**GIVEN PROBLEM**:
Copy the listing below word for word, from its first line through the line containing "genus: Ministrymon", including both.

:: TASK INPUT ::

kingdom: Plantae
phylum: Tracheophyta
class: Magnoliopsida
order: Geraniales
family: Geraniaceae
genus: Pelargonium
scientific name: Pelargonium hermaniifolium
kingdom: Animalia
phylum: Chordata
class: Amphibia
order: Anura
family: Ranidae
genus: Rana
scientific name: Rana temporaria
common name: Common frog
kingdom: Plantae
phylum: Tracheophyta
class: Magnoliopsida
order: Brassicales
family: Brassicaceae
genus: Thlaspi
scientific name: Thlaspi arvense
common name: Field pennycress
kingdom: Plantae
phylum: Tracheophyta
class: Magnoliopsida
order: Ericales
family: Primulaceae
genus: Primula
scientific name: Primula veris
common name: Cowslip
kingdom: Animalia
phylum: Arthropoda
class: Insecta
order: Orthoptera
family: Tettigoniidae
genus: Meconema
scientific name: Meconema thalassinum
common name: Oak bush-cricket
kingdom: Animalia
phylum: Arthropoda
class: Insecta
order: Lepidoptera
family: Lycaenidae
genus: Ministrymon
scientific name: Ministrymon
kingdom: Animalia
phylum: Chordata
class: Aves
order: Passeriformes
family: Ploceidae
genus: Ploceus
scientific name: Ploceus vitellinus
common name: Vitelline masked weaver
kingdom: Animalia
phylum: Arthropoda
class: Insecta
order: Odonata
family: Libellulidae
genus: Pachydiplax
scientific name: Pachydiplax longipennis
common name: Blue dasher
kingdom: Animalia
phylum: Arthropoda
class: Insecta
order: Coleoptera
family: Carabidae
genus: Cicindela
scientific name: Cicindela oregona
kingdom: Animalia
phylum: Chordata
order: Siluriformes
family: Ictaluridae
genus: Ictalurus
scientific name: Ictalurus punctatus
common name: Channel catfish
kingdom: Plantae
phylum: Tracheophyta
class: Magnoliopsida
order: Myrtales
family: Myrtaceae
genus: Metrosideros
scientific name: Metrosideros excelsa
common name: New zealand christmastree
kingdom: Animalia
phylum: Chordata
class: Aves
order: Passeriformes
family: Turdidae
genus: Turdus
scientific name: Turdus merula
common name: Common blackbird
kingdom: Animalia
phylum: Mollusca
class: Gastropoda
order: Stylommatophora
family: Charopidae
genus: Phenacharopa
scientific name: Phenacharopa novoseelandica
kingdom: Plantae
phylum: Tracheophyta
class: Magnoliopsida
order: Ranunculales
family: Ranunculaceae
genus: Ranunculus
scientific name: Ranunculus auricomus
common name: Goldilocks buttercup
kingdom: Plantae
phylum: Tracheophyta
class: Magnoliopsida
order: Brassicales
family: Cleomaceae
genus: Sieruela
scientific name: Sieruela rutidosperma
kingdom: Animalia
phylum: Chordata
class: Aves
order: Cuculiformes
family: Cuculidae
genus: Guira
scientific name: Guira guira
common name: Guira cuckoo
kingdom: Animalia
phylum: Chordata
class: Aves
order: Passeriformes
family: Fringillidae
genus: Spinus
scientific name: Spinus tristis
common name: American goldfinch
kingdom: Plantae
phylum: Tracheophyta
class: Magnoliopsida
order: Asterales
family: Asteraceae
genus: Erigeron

:::

**RESPONSE**:
kingdom: Plantae
phylum: Tracheophyta
class: Magnoliopsida
order: Geraniales
family: Geraniaceae
genus: Pelargonium
scientific name: Pelargonium hermaniifolium
kingdom: Animalia
phylum: Chordata
class: Amphibia
order: Anura
family: Ranidae
genus: Rana
scientific name: Rana temporaria
common name: Common frog
kingdom: Plantae
phylum: Tracheophyta
class: Magnoliopsida
order: Brassicales
family: Brassicaceae
genus: Thlaspi
scientific name: Thlaspi arvense
common name: Field pennycress
kingdom: Plantae
phylum: Tracheophyta
class: Magnoliopsida
order: Ericales
family: Primulaceae
genus: Primula
scientific name: Primula veris
common name: Cowslip
kingdom: Animalia
phylum: Arthropoda
class: Insecta
order: Orthoptera
family: Tettigoniidae
genus: Meconema
scientific name: Meconema thalassinum
common name: Oak bush-cricket
kingdom: Animalia
phylum: Arthropoda
class: Insecta
order: Lepidoptera
family: Lycaenidae
genus: Ministrymon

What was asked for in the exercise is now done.